We want to make it clear to the Secretary for Scotland what is our real grievance. We have nothing to do with the personal question at all. The Secretary for Scotland is entitled to answer questions in the way he thinks fit. It may be good or it may be bad, but that lies with the House, and no one blames him for it. The Secretary for Scotland is responsible for Scotch education and for twelve or thirteen other Scottish Departments, and it does not necessarily follow that he is intimately acquainted with all the needs of Scotch education. The present Secretary may be but it does not follow every Gentleman who may hold that office will be intimately acquainted with them. There is a Committee set up to assist him in devising schemes. He tells us that when they did meet they met for financial reasons. If that is so, why is every man put on that Committee an educationist? Why are Lord Elgin, Lord Shaw, and Lord Haldane all put on the Committee for their educational qualifications? Yet they discuss nothing but finance. In the last twelve or fifteen years the whole educational system in Scotland has been changed without any opportunity being given to us to discuss those changes.

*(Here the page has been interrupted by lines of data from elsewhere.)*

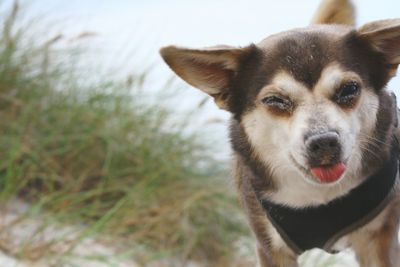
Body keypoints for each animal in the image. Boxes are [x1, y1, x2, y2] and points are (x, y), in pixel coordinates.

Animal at [159, 0, 400, 266]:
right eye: (275, 100)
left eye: (349, 89)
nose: (324, 141)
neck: (319, 198)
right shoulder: (270, 246)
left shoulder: (377, 241)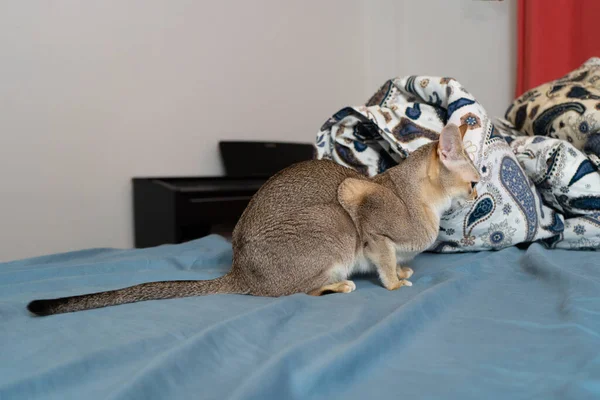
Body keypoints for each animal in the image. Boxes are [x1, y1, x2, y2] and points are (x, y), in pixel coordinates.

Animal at [27, 122, 478, 316]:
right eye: (474, 181)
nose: (479, 195)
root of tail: (240, 272)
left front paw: (402, 271)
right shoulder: (356, 199)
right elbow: (382, 258)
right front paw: (395, 282)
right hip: (331, 223)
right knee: (298, 292)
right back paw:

What we want is that somehow or other those of us who are here and know the education of our own country, should have some opportunity of discussing those changes before they are made hard and fast by any permanent officials of the Scottish Education Department. That is the point we are after, and, if the Secretary for Scotland would appreciate it, he would get the full support of all of us. We are as wiliing to see education advanced in Scotland as he is. We object to being left out in the cold. We are left out in the cold. We come down here and know nothing about it. We have no opportunity of discussing it, and we get from all over Scotland any amount of evidence of the fact that Scottish bodies and the whole of the Scottish teaching profession are filled with trepidation as to the kind of changes that will come next. In fact, the right hon. Gentleman said himself that universal dissatisfaction does not exist. Does he believe that?

Mr. McKINNON WOOD

I did not say dissatisfaction does not exist. I am well aware of the hon. Gentleman's own dissatisfaction. What I said was that universal dissatisfaction did not exist.

Mr. HOGGE

If the right hon. Gentleman were in touch with public bodies in Scotland he would soon be disabused of that view. If he has leisure let him refer to the "Scotsman" or to the "Glasgow Herald," which is nearer his own constituency; he would then find to what extent dissatisfaction exists. There is no personal animus at all. We desire, as Scottish Members, to be associated with the educational policy of our own country, and if the policy of the Scottish Secretary is to keep us out in the cold, he must expect the kind of treatment that may come and the series of questions that we shall put in order to draw public attention to the matter in Scotland.

And, it being half an hour after the conclusion of Government Business, Mr. SPEAKER adjourned the House, without Question put.

Adjourned accordingly at Seventeen minutes after Eleven o'clock.